• _Requirement_: Where an image occurs, skip it and print the rest of the records verbatim.

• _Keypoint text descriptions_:
....................

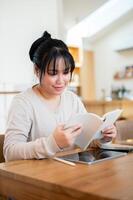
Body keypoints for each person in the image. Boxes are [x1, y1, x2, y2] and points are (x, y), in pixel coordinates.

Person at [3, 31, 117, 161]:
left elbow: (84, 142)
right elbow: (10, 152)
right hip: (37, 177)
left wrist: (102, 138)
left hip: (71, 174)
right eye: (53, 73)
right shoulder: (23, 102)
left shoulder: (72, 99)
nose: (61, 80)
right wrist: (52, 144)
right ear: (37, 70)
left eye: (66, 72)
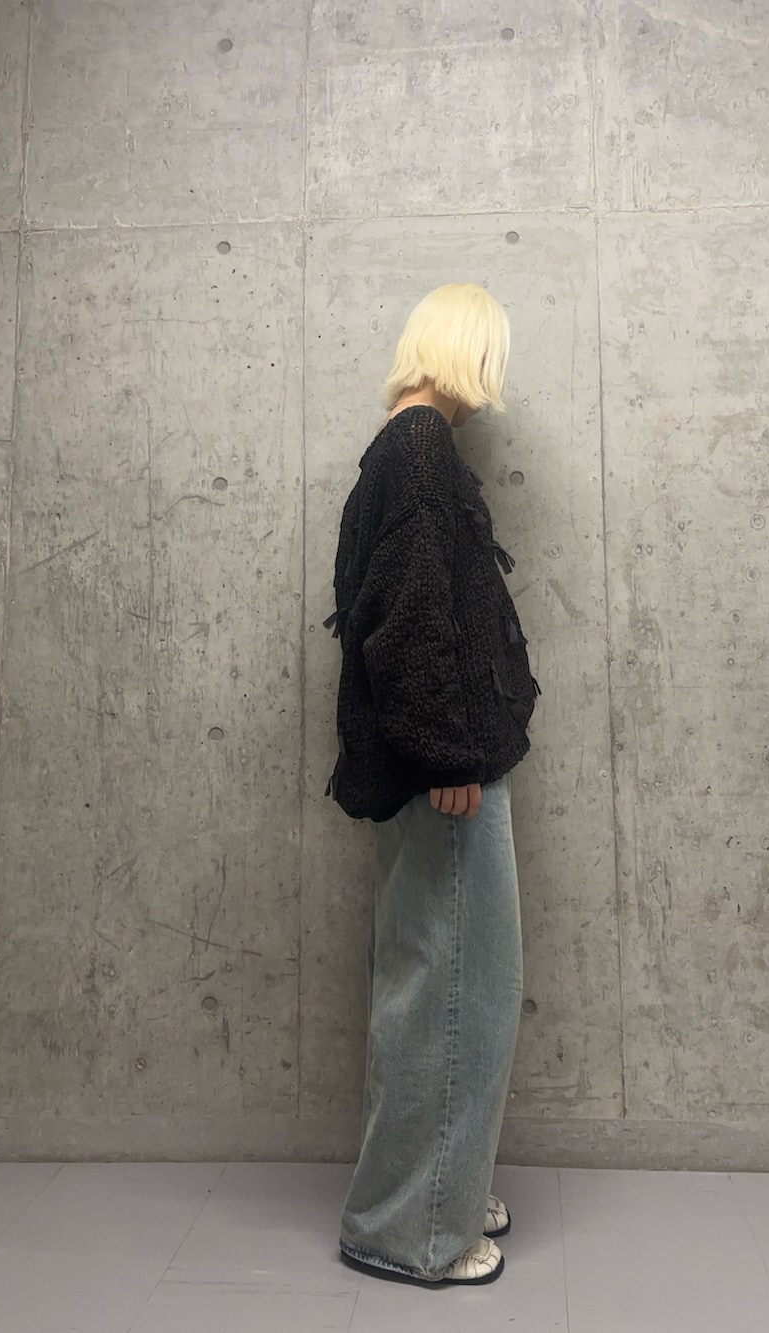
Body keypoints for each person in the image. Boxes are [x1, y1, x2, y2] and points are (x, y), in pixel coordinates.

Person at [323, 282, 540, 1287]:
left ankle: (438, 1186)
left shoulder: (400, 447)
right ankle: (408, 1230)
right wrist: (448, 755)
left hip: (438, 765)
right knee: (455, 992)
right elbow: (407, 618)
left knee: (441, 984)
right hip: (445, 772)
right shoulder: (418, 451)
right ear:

....................

• _Task response_:
Body keypoints for each person in the image. Boxes are [x1, y1, x2, y2] and points are (x, y), in pixel coordinates.

Person at [3, 31, 117, 161]:
left elbow: (84, 142)
right elbow: (10, 152)
right hip: (37, 177)
left wrist: (102, 138)
left hip: (71, 174)
right eye: (53, 73)
right shoulder: (23, 102)
left shoulder: (72, 99)
nose: (61, 80)
right wrist: (52, 144)
right ear: (37, 70)
left eye: (66, 72)
Body keypoints for each person in the image. Boxes are [x1, y1, x2, y2] and points are (x, y), in pixel coordinates.

Person at [323, 282, 540, 1287]:
left ankle: (438, 1186)
left shoulder: (400, 447)
right ankle: (408, 1230)
right wrist: (448, 755)
left hip: (438, 765)
right knee: (455, 992)
right elbow: (407, 618)
left knee: (441, 984)
right hip: (445, 772)
right shoulder: (418, 451)
right ear:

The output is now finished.